The workaround was to add the sender alias and re-send the setup email, so it’s not a critical problem, but it definitely would be nice to have the option to set the setup email’s “from” address in advance—you’re already configuring the email setup anyway, and you could carry that info forward into the post-setup “notification email” setting.


(Jay Pfaffman) #2

/admin/settings search for “noreply” to find the notification email setting, which is described as


(Lee_Ars) #3

Yes, I am obviously aware of that setting, as I referenced it in the original post.

The notification email setting can only be changed after initial setup. I’m referring specifically to a way to set the sending address on the very first email set to the very first admin user, which (at least as of yesterday, when I tried it) cannot be changed from its default.


(Jay Pfaffman) #4

Oops. I read too fast. What you want is for the setup wizard to ask you to set that.


(Sam Saffron) #5

We could add an ENV var for that, but… I feel that it is just a handful of people in the world would ever use it.

Perhaps a more effective direction that would improve quality of life for every installer is to host a “free for all” SMTP install API for use during setup. The huge upside would be that we could move SMTP config out of ENV and into the UI.

Off the top of my head implementation:

api.discourse.org/validate_admin

POST

email: admin email address
activation_link: email activation link
forum_url: url of forum

Then when posted to that URL

  1. We add an endpoint that explicitly returns true if this service is enabled on the Discourse site and validate.
  2. Demand that the IP that makes the request is the IP of the forum.
  3. Heavy throttling by IP

(Lee_Ars) #6

I think that’s an awesome idea, @sam—it’s more work for you guys, but it removes a critical path item in setup.


(Jay Pfaffman) #7

Oh, that’s why mail config is in that yaml file?

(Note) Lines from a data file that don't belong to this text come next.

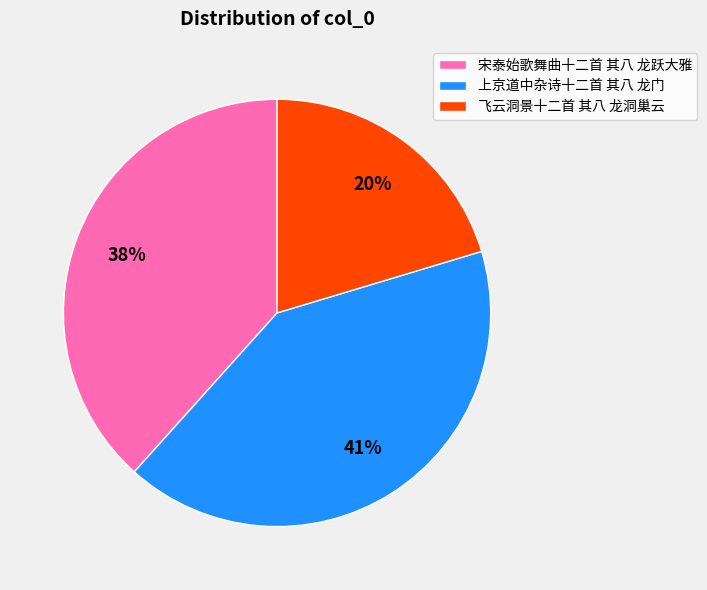

The 上京道中杂诗十二首 其八 龙门 slice represents 41% of the pie. True or false?

True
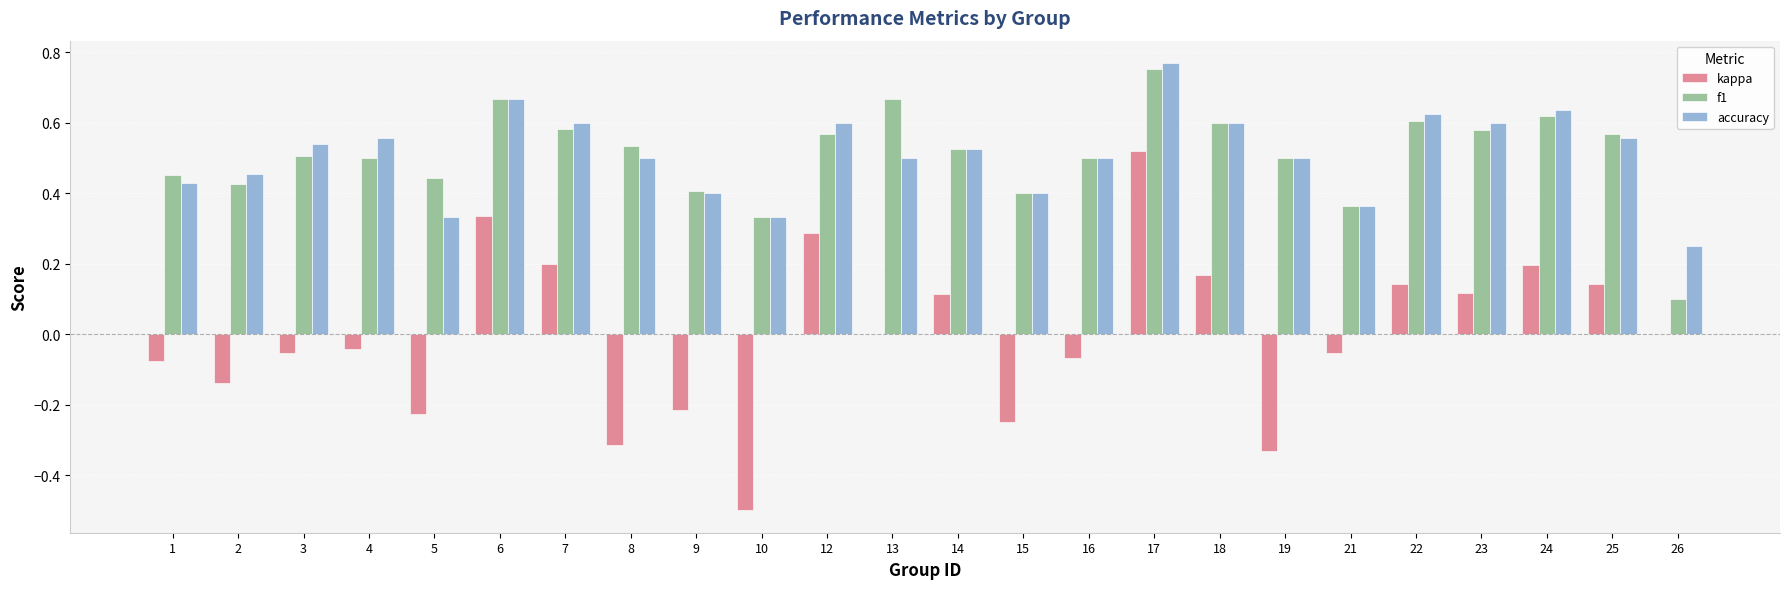

Is the value of kappa at 25 greater than the value of accuracy at 10?

No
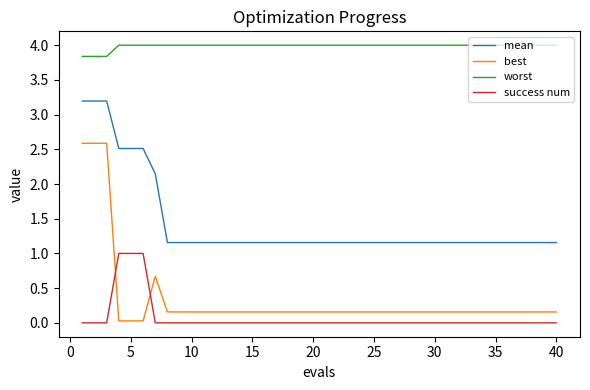

How many success num values are between 0 and 1?

40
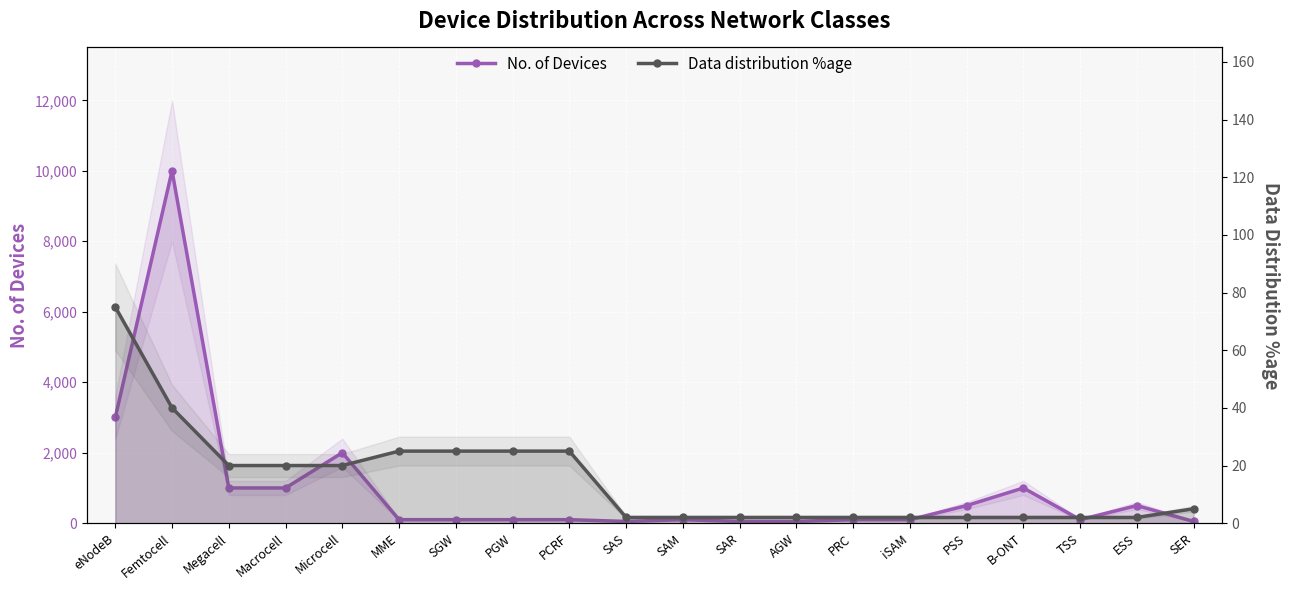

Rank the series by their maximum value, from highest to lowest.

No. of Devices, Data distribution %age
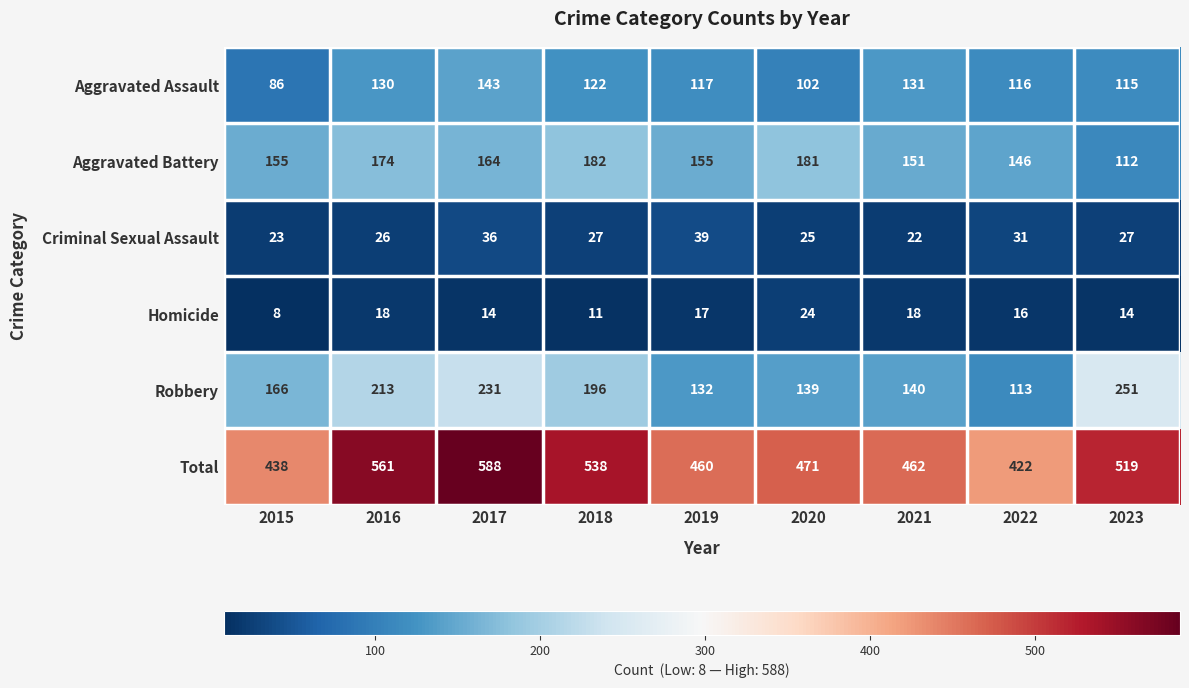

What is the average value of the Aggravated Assault series?

118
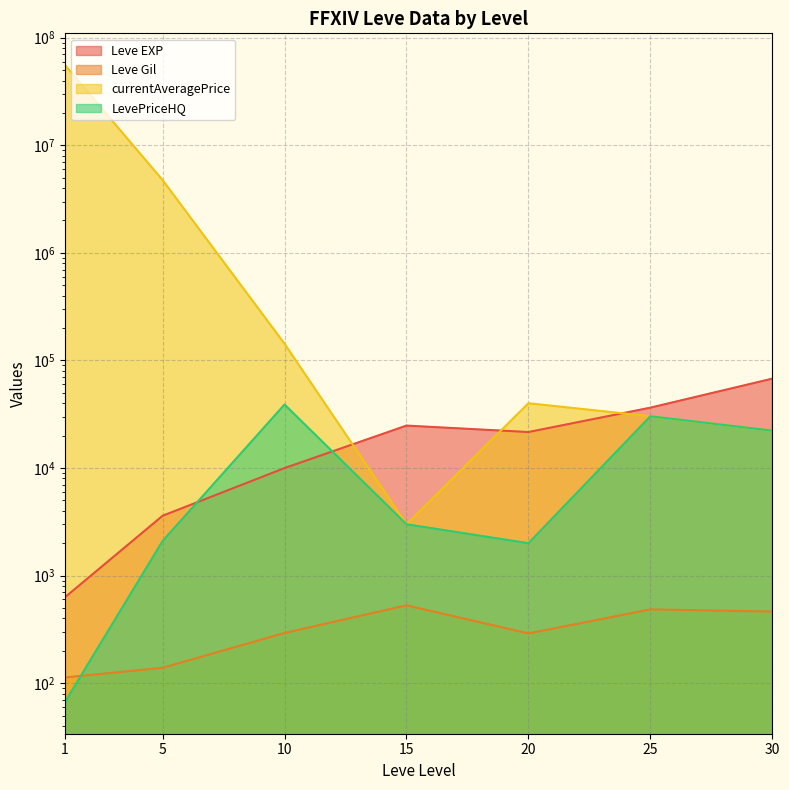

Which series has the widest spread of values?

currentAveragePrice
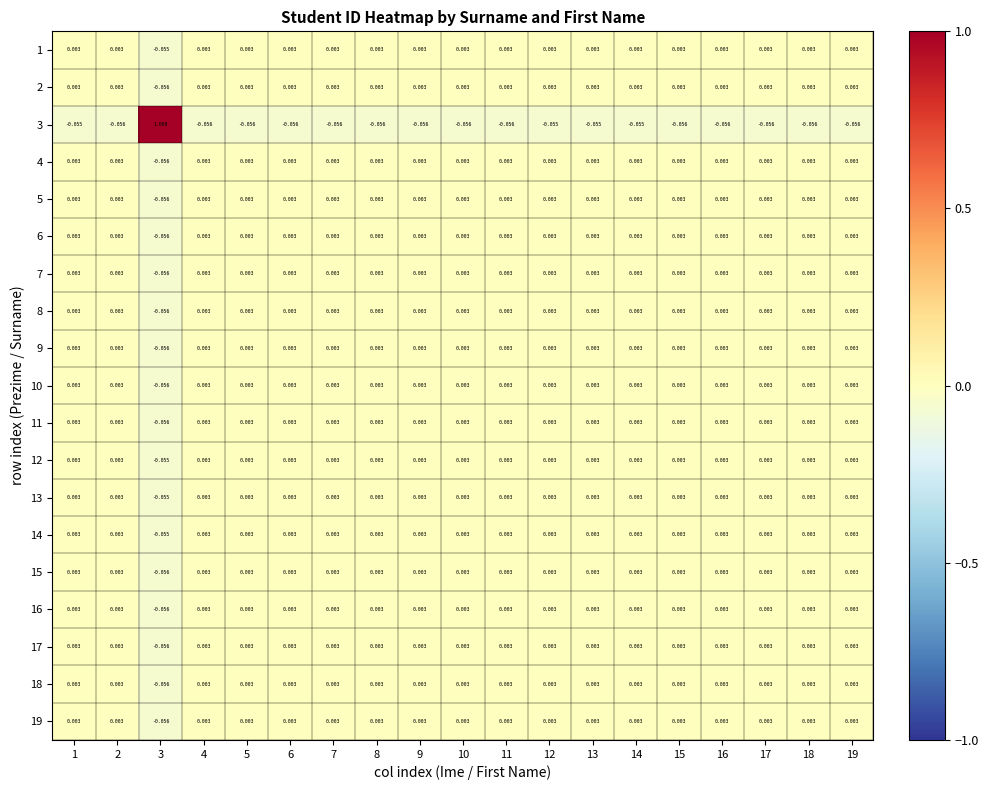

Which series has the widest spread of values?

3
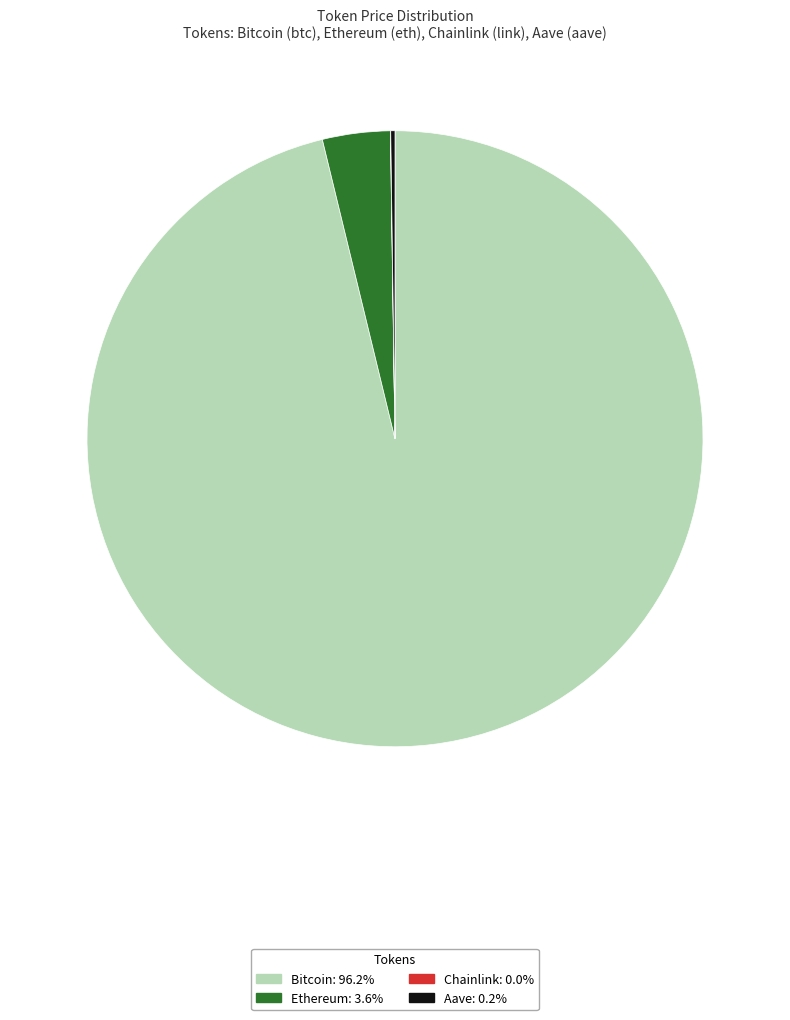

What is the majority slice?

Bitcoin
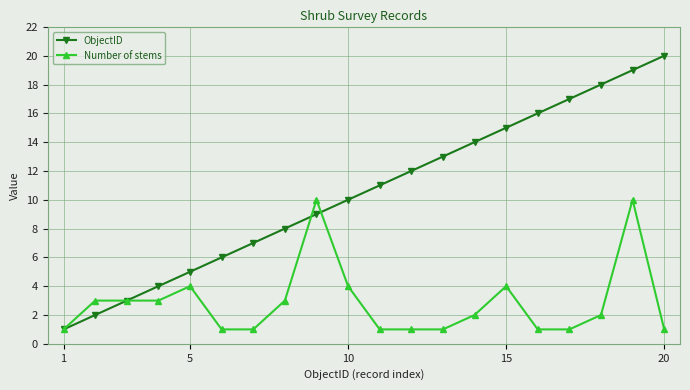

Which series has the largest total across all categories?

ObjectID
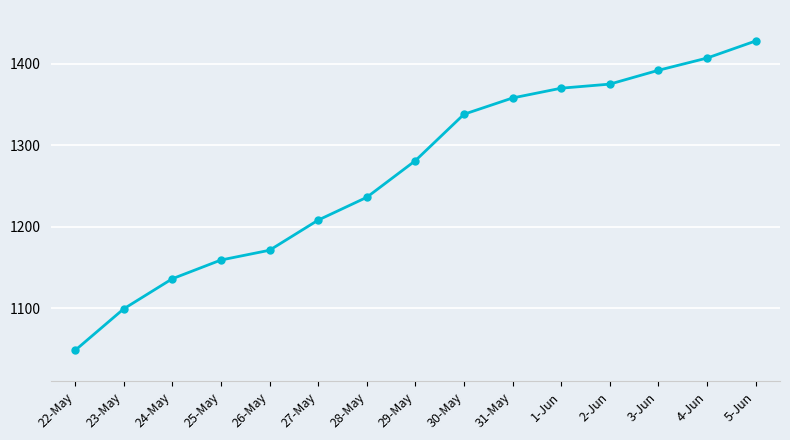

How many lines are shown in the chart?

1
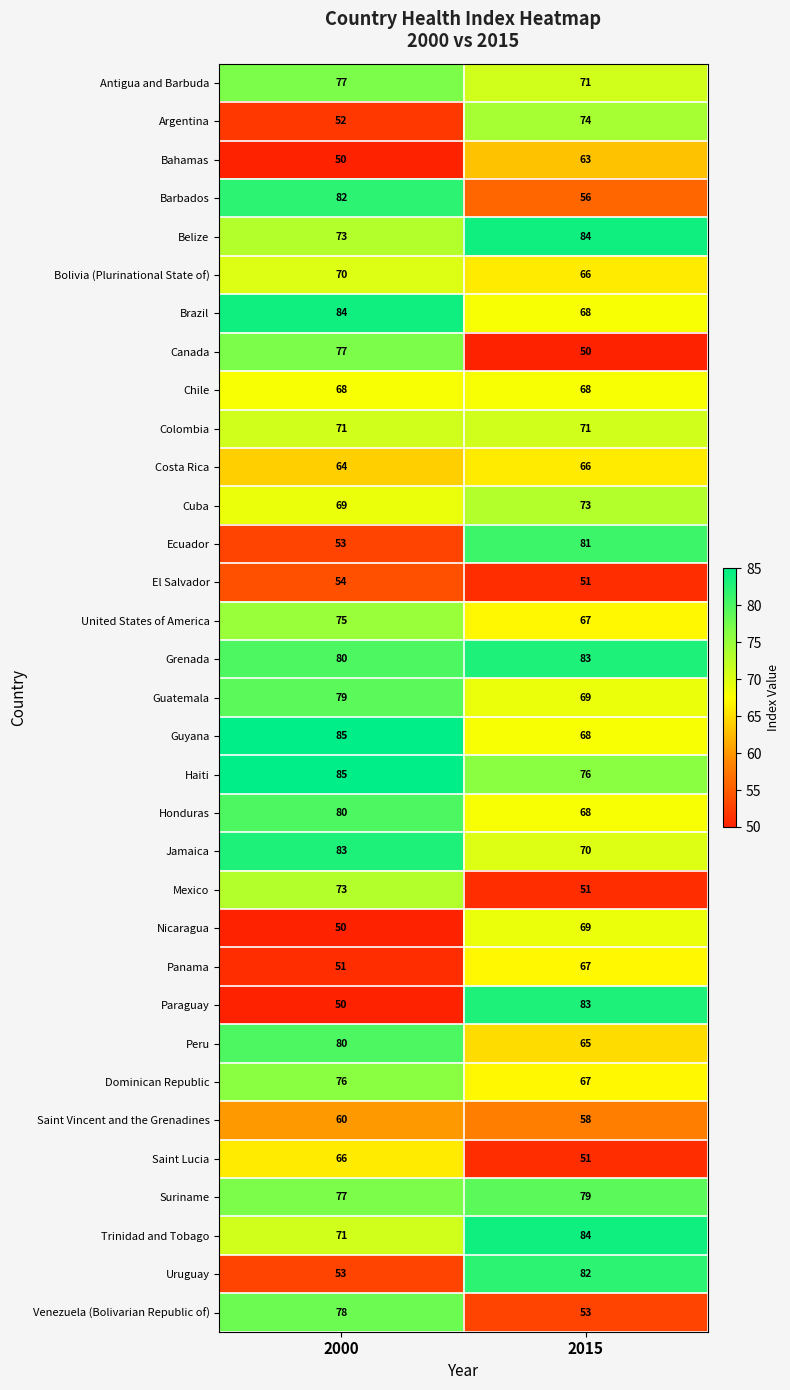

Is it true that Peru equals 80 at 2000?

True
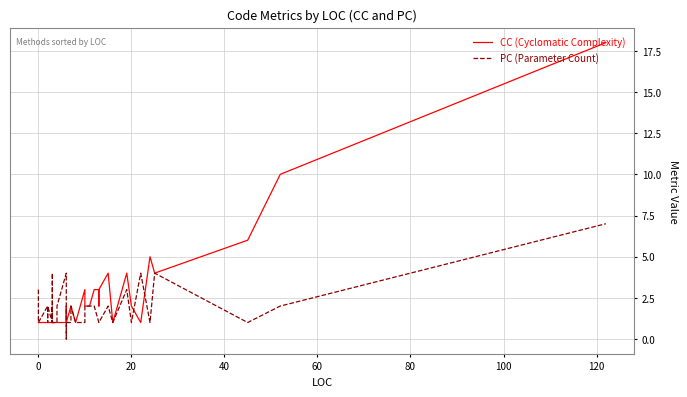

The PC (Parameter Count) series shows 1 at 20. True or false?

True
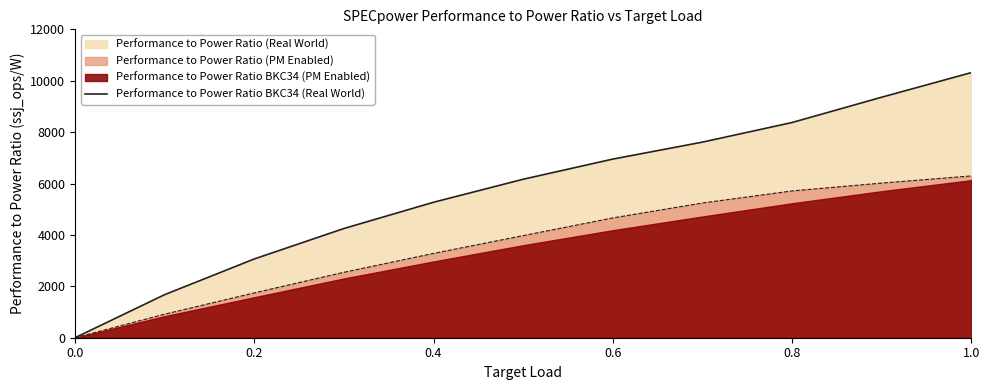

What is the maximum value for Performance to Power Ratio (PM Enabled)?

6296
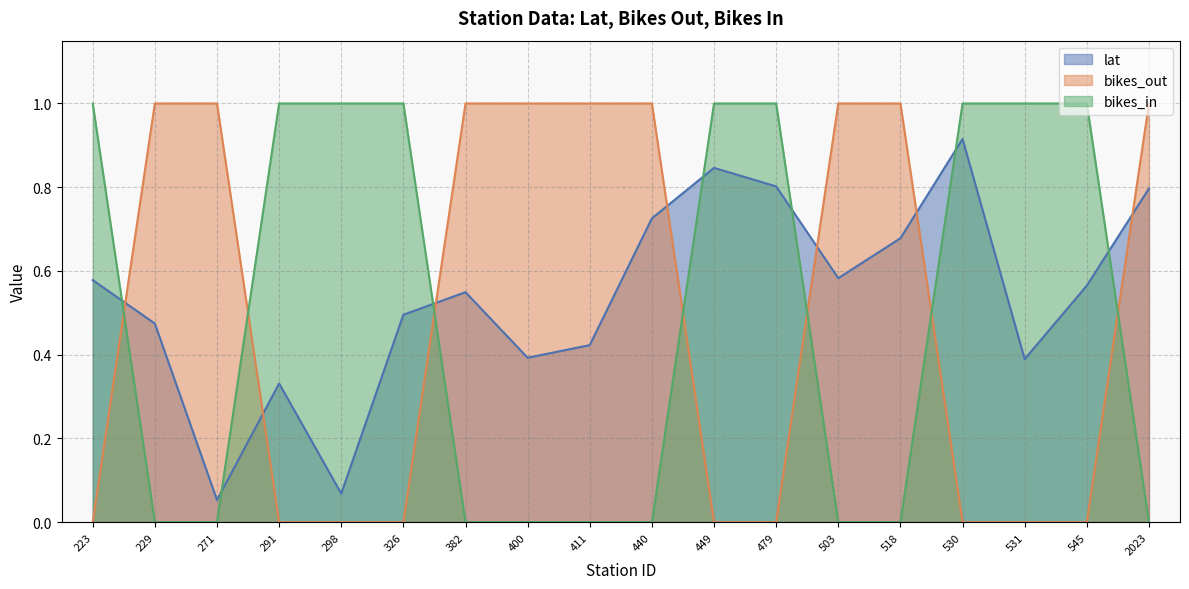

What is the difference between the highest and lowest values at 479?

1.0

I guess I hadn’t really stopped to consider why it was there. I had an install customer just yesterday say “Well, obviously, if I get logged in I can change the mail config from the UI.”

It doesn’t seem that dangerous to allow the first admin to log in without email verification. For the site to be hijacked the hijacker would have to find the site before it got configured and know the email address(es) of the admins listed in the yaml file. Pretty much every other web app that I can think of just lets whoever gets there first potentially hijack the site. You could still have email verification be on of the things in the “your site is broken” checklist.